По обычаю духовенства, Михаил Васильевич Соловьев записал своего восьмилетнего сына Сергея в духовное училище, с правом учиться дома и являться только на экзамены. Он сам учил мальчика Закону Божию и древним языкам, а для обучения другим предметам посылал его в коммерческое училище, где в те времена преподавание не отличалось большим блеском. Отец не имел времени аккуратно заниматься с сыном, а потому по большей части ограничивался тем, что приказывал выучить наизусть такие-то склонения и спряжения из латинской грамматики, и только раз или два в несколько недель успевал проверить познания своего сына. Понятно, что мальчику, обладавшему пылкой фантазией, было очень тяжело механически, почти без всякого руководства заучивать латинские вокабулы, в то время как он постоянно жил в области мечты, вместе с Муцием Сцеволой клал руки на уголья или с Колумбом открывал Америку. Мальчик каждый день держал перед собой латинскую грамматику по нескольку часов, но обыкновенно вкладывал в нее другую книгу, какой-нибудь роман, и результатом было то, что, когда отец начинал спрашивать его, он отвечал плохо и совершенно неудовлетворительно сдавал экзамены в духовном училище. Поездки в Петровский монастырь, где помещалось духовное училище, Сергей Михайлович причислял к самым бедственным событиям в своей отроческой жизни: неопрятный вид учеников, грязные и грубые до зверства учителя возбуждали сильное отвращение в мальчике, привыкшем к домашней жизни. Один из учеников сделал однажды какую-то довольно невинную шалость, к нему подскочил преподаватель, вырвал у него целый клок волос и торжественно положил их на стол. Такие сцены, естественно, вселяли в мальчика страх к духовному образованию, потому что он был немало наслышан о грубости семинарских нравов и вообще не чувствовал ни малейшей склонности к духовному званию. Под влиянием матери, принадлежавшей к светскому сословию, а также из-за неудовлетворительно сданных экзаменов М. В. Соловьев после некоторого колебания решил выписать сына Сергея из духовного звания.

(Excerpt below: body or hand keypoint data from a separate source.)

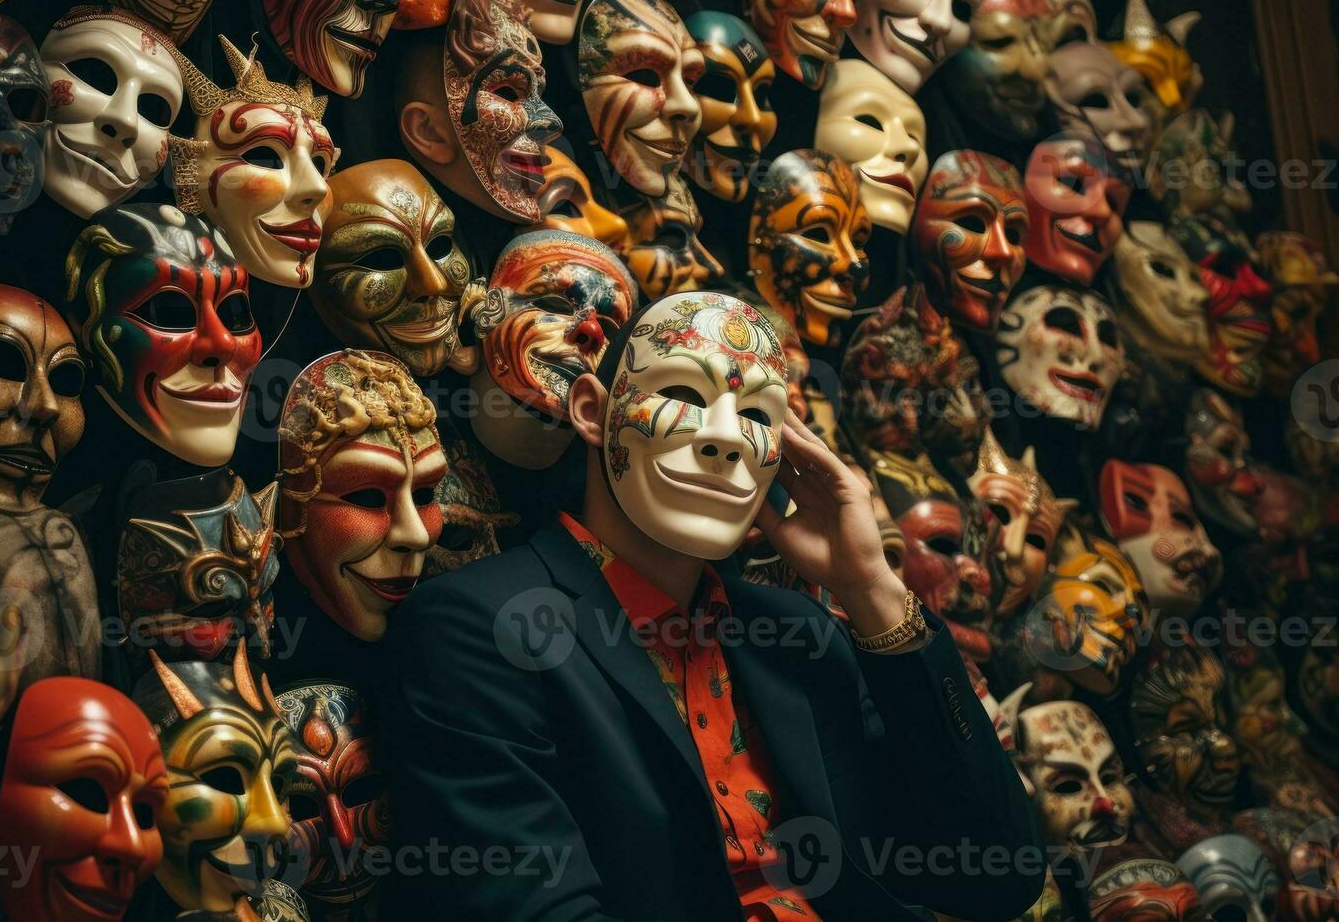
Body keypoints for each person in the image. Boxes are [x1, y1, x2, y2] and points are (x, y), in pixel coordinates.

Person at [378, 292, 1044, 920]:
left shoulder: (796, 638)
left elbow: (997, 874)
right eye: (680, 394)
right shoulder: (482, 631)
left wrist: (869, 586)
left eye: (757, 415)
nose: (725, 438)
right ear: (590, 410)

Тринадцати лет поступил он в третий класс Первой московской гимназии. Директором был Окулов, добрый и милый человек, очень любезный, славившийся в обществе своим искусством рассказывать анекдоты, и в то же время известный своим мотовством; он держал много пансионеров и не занимался делами, предоставляя их инспектору Белякову. Это был человек неглупый, распорядительный, но желчный и грубый, часто кричавший на учеников и бранившийся… Порядок в младших классах, где было до ста учеников, оставлял желать много лучшего: на передней лавке ученики еще кое-что слушали, на средних разговаривали, на задних спали или играли в карты. Дисциплина установилась только с назначением попечителем Московского округа графа Строганова вместо князя Голицына, когда инспектором стал вместо Белякова учитель математики Погорельский·– человек ловкий, деятельный, самолюбивый, желавший угодить попечителю и потому следивший за порядком. Он сменил учителей, не хотевших ничего знать, кроме учебника, или просто “без царя в голове”.

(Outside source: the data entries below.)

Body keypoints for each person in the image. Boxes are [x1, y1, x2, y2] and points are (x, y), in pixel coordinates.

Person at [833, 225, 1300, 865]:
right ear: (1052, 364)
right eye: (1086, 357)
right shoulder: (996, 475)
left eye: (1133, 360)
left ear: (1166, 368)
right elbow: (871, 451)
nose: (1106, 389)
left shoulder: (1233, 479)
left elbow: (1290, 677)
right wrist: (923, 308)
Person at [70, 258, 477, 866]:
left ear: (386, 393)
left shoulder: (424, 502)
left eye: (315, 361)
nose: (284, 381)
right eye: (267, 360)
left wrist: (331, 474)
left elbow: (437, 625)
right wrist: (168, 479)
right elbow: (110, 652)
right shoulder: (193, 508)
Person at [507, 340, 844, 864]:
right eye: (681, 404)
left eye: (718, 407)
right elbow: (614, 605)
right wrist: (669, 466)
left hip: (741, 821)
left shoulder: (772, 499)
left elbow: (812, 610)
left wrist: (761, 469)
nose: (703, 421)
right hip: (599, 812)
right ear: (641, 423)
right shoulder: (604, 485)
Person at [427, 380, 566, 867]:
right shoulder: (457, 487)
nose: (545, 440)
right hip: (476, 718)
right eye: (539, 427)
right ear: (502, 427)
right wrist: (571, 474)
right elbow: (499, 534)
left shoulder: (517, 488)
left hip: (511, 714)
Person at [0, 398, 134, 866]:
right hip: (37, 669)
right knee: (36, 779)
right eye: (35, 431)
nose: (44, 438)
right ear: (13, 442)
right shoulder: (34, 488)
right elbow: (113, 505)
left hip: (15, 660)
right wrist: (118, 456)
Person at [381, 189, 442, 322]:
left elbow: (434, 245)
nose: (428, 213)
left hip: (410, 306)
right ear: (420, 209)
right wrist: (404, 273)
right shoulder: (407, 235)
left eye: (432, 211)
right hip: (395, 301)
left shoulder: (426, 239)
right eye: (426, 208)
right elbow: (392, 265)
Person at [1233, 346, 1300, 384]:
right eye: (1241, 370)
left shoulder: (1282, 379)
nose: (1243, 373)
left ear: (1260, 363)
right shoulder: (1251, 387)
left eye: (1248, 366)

Соловьев учился хорошо по всем предметам, кроме математики, к которой чувствовал природную антипатию, усиливавшуюся еще оттого, что в третьем классе был учителем некто Волков, большой педант и человек довольно грубый. Он, например, обращался к мальчику с такими словами: “Дурак ты, Соловьев! Уравнения второй степени решить не можешь! Жаль мне твоего отца: отец твой – хороший человек, а ты – дурак!”
Однако летом Соловьев наверстал упущенное, отец взял ему учителя, и осенью он блистательно выдержал экзамен, так что перешел в четвертый класс первым учеником по всем предметам. Первым, кто подметил выдающиеся способности Соловьева, был Попов, преподававший русский язык и словесность, начиная с четвертого класса. Он умел возбудить в учениках охоту к занятиям, прекрасно разбирал классические произведения литературы и ученические сочинения и на этих разборах не только выучивал правильно писать, но и выявлял таланты, у кого они были. На уроках логики и риторики Соловьев, заинтересованный предметом, не мог удержаться, чтобы не высказывать вслух своих мыслей. Попов не сердился на такое “неприличное” поведение, и беседа выходила очень живой и поучительной. Сочинения Соловьева своими достоинствами выделялись среди прочих ученических работ, хотя он часто уклонялся в сторону, не исполняя заданной темы, – вместо описания памятника Минину и Пожарскому предавался историческим воспоминаниям и пренебрегал риторическими формами, считавшимися тогда обязательными. Попов журил ученика за отступления от риторики, но тем не менее во время одной товарищеской беседы с учителем Красильниковым увлекся до того, что сказал ему: “Ведь Соловьев просто гений!” Красильников возразил на это: “Полно, полно, Павел Михайлович! Как это может быть; положим, что Соловьев – мальчик умный, с большими способностями, но может ли это быть, чтобы у нас в гимназии завелся гений?” Хотя не все относились к Соловьеву с таким восторгом, как Попов, но все учителя признавали в нем большие способности и любили его за отличное учение и примерное поведение. Сергей Михайлович всегда с удовольствием вспоминал о времени, проведенном в гимназии; легко, весело ему было с узлом книг отправляться в школу, зная, что там встретит его ласковый прием; приятно было ему чувствовать, что он значит что-то; приятно было, войдя в класс, направлять шаги к первому месту, остававшемуся всегда за ним.
В 1838 году, восемнадцати лет, Соловьев был выпущен из гимназии первым учеником с обязанностью написать для акта рассуждение на тему “О необходимости изучения древних языков для успешного изучения языка отечественного”, за которое получил серебряную медаль.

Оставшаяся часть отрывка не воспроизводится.